**Action item:** Through the line that contains "cereal bowl: present [75,408,131,436]", return the data below exactly, starting at its first line; leave the rest out.

**Dataset content:**

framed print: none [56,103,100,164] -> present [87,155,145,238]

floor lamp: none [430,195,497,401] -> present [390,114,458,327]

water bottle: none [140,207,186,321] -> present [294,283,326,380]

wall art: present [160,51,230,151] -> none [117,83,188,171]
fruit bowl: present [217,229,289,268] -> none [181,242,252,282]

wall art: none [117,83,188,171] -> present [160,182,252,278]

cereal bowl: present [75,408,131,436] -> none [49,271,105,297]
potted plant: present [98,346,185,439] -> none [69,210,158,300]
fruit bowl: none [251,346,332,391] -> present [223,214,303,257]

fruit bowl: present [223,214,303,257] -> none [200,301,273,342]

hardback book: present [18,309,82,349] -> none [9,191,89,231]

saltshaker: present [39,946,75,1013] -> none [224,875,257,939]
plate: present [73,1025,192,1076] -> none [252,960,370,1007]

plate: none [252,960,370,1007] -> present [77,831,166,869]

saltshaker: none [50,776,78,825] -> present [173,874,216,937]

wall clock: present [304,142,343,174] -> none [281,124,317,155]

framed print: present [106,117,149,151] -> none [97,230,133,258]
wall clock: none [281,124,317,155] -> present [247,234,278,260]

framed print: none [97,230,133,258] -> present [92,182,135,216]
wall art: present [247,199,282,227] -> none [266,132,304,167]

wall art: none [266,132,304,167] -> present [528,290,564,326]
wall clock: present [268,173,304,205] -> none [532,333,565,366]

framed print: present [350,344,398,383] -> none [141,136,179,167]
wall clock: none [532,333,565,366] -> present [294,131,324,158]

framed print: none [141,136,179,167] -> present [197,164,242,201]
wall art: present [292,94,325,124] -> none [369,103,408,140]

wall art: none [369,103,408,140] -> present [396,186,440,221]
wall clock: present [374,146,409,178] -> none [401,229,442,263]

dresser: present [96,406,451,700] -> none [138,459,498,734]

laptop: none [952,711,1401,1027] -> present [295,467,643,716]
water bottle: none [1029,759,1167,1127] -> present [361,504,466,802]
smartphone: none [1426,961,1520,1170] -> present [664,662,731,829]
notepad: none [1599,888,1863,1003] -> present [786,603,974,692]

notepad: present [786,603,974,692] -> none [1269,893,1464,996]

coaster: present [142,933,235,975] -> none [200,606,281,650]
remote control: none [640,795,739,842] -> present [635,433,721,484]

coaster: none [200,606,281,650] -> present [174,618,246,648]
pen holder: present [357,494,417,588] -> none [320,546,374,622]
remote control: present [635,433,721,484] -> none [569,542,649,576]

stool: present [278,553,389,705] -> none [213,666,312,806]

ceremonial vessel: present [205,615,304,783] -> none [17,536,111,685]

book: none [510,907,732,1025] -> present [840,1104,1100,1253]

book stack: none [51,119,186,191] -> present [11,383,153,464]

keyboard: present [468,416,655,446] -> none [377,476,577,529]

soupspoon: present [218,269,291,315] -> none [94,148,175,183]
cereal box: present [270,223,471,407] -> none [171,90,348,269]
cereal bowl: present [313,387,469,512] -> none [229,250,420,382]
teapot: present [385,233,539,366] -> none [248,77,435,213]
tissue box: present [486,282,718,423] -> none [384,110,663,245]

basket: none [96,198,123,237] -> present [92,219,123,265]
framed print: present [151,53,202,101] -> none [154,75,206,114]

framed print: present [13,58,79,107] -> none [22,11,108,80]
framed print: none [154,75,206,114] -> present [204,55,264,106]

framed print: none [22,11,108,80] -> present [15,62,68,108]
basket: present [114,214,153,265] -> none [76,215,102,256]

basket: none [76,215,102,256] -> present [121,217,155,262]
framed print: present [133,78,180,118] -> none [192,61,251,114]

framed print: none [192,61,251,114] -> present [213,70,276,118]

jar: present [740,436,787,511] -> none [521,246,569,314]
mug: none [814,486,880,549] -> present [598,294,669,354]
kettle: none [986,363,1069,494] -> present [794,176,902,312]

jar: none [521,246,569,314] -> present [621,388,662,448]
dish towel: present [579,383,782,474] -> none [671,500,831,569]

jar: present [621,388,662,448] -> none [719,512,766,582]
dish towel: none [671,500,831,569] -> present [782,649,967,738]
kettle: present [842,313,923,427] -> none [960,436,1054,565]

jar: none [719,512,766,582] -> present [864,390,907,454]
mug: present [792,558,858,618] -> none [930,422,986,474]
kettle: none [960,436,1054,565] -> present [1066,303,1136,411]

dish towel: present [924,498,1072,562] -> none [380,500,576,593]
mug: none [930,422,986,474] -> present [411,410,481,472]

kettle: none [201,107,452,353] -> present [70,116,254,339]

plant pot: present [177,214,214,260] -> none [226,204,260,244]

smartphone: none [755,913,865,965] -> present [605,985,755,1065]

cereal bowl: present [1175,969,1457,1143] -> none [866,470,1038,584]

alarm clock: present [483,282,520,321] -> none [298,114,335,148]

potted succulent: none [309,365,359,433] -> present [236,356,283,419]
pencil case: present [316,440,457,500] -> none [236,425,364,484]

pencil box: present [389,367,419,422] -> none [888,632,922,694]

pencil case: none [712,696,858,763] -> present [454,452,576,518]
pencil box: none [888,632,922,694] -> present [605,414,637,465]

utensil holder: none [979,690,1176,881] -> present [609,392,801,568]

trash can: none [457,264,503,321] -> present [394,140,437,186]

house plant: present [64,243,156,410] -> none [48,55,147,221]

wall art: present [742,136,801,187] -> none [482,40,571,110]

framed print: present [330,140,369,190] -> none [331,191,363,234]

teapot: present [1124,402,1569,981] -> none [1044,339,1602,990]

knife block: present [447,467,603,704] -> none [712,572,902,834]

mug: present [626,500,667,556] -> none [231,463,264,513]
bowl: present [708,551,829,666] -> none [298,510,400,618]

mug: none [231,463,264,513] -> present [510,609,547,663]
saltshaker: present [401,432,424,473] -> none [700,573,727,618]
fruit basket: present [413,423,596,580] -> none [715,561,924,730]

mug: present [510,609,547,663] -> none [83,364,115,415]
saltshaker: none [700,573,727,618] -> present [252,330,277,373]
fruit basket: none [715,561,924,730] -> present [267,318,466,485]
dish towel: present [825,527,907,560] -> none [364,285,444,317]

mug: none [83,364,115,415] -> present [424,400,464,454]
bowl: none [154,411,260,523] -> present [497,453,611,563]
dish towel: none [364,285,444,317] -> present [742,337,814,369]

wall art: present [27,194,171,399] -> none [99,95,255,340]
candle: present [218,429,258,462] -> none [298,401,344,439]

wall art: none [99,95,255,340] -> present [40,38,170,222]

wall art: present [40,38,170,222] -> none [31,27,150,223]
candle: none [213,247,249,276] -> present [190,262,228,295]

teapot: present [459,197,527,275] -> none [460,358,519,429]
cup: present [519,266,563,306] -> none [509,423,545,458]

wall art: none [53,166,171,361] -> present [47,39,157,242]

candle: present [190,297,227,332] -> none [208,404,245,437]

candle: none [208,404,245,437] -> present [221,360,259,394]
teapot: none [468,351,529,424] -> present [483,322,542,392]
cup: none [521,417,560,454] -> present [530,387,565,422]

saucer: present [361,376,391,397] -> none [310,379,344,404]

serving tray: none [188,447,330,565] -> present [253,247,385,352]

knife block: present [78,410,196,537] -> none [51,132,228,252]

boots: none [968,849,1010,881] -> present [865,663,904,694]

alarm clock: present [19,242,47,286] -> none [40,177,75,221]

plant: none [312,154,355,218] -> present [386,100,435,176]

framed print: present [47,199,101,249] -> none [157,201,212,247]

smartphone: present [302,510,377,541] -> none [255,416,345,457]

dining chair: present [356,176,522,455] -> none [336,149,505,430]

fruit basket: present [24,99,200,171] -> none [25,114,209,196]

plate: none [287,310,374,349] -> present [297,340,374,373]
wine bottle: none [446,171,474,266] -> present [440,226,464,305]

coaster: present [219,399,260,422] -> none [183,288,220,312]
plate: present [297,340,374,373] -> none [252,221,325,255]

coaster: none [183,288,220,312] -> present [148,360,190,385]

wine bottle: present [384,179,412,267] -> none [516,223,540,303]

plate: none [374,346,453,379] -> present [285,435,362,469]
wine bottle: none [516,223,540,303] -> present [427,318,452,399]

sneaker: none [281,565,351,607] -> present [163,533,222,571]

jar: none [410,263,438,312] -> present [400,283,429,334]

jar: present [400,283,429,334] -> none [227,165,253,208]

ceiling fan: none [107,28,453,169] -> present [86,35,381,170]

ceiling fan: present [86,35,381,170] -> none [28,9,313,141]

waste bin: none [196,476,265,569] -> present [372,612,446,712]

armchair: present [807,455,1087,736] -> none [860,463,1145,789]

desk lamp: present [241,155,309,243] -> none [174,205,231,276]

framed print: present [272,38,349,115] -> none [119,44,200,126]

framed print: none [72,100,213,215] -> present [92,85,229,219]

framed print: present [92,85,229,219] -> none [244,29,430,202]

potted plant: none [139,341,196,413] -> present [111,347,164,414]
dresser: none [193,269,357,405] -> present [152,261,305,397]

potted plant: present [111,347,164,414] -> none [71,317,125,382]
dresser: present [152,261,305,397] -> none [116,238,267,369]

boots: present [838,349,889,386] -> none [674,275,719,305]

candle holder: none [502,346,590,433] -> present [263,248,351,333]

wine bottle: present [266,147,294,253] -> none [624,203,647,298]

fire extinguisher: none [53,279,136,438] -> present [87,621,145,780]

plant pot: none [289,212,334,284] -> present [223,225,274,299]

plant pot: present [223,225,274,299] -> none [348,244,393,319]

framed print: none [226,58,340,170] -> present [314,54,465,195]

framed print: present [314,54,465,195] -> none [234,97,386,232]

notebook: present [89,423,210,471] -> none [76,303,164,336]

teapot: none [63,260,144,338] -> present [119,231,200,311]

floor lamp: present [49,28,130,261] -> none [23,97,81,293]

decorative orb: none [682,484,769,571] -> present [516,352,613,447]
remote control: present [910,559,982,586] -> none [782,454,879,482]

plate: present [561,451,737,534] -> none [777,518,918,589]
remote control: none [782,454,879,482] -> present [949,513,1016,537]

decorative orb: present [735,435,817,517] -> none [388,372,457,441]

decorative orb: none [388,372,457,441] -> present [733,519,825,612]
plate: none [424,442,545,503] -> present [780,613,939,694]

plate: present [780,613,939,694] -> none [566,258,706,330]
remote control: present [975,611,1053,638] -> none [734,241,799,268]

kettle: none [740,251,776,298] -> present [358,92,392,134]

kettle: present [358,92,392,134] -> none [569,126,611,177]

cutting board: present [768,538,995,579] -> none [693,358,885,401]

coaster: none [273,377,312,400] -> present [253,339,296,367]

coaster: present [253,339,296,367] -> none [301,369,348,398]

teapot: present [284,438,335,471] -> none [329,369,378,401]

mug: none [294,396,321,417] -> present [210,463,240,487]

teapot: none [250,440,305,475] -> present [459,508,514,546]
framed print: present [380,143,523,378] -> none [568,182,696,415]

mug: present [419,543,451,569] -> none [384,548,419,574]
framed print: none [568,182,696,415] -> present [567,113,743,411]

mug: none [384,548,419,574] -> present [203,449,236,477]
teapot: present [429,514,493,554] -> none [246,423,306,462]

**Solution below:**
framed print: none [56,103,100,164] -> present [87,155,145,238]

floor lamp: none [430,195,497,401] -> present [390,114,458,327]

water bottle: none [140,207,186,321] -> present [294,283,326,380]

wall art: present [160,51,230,151] -> none [117,83,188,171]
fruit bowl: present [217,229,289,268] -> none [181,242,252,282]

wall art: none [117,83,188,171] -> present [160,182,252,278]

cereal bowl: present [75,408,131,436] -> none [49,271,105,297]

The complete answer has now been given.